• VORLIEGENDER TEXT
Bei den Sorten Oberkulmer Rotkorn und Schwabenkorn handelt es sich um typisch „reine“ Dinkelsorten. Dagegen konnte beim Franckenkorn die Weizeneinkreuzung durch Nachweis der für Weizen typischen ω-Gliadine gezeigt werden.[10] Andere Quellen postulieren dennoch auch beim Franckenkorn eine typische „reine“ Dinkelsorte.[11][12]

UrDinkel ist eine in der Schweiz gebräuchliche Marke für Dinkel aus vorgegebenem Anbau. Sie garantiert die ausschliessliche Verwendung von alten Schweizer Dinkelsorten, die nicht mit modernem Weizen gekreuzt wurden.
Verarbeitung

Anders als beim Weizen und wie auch bei der Gerste ist das Korn des Dinkels fest mit den Spelzen verwachsen. Dadurch ist es zwar besser geschützt, die Verarbeitung erfordert aber einen zusätzlichen Verarbeitungsschritt – es wurde früher auf einem „Gerbgang“ entspelzt (gegerbt oder geröllt). Dies ist ein Mahlgang („Unterläuferschälgang“), bei dem der Abstand zwischen den Mahlsteinen größer gewählt wurde, damit das Korn von den Spelzen befreit, aber nicht schon zerkleinert wurde. In modernen Getreidemühlen wird Dinkel mit Hilfe von Gummiwalzenschälern oder Vertikalschleifern entspelzt.

• AUFGEFÜHRTE ZEILEN
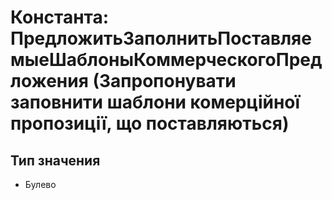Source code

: ﻿# Константа: ПредложитьЗаполнитьПоставляемыеШаблоныКоммерческогоПредложения (Запропонувати заповнити шаблони комерційної пропозиції, що поставляються)

## Тип значения

- Булево

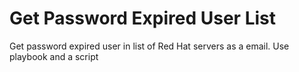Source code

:# Get Password Expired User List
Get password expired user in list of Red Hat servers as a email.
Use playbook and a script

• AUFGABEN ZUR ÜBUNG
A – Ändere in den Zeilen oben, von der Zeile mit „пропозиції, що поставляються)“ bis einschließlich zum Ende der Zeilen, „servers“ in „hosts“ und gib diesen Teil sonst unverändert wieder. Lass dabei die Bilder weg.
B – Schreib den Text über Dinkel nach seinem letzten Satz weiter.

• DIE ANTWORTEN
A –
: ﻿# Константа: ПредложитьЗаполнитьПоставляемыеШаблоныКоммерческогоПредложения (Запропонувати заповнити шаблони комерційної пропозиції, що поставляються)

## Тип значения

- Булево

Source code

:# Get Password Expired User List
Get password expired user in list of Red Hat hosts as a email.
Use playbook and a script

B –
Dinkel spielt im Bereich der Nutztierfütterung lediglich bei der Pferdezucht eine gewisse Rolle, dort erlebt er seit einigen Jahren eine Renaissance. Man verwendet dabei entweder den vollständigen Dinkel (also inklusive Spelz) oder nur dessen Spelz.
gekochter Dinkelreis

Als „Dinkelreis“ werden entspelzte und geschliffene Dinkelkörner bezeichnet. Durch diese spezielle Vorbehandlung erhält das Korn reisähnliche Eigenschaften und kann auch in gleicher Weise weiterverarbeitet werden.

Typische Produkte aus Dinkelmehl sind Dinkelnudeln und Dinkelbrote wie Schwäbische Seelen und Knauzenwecken.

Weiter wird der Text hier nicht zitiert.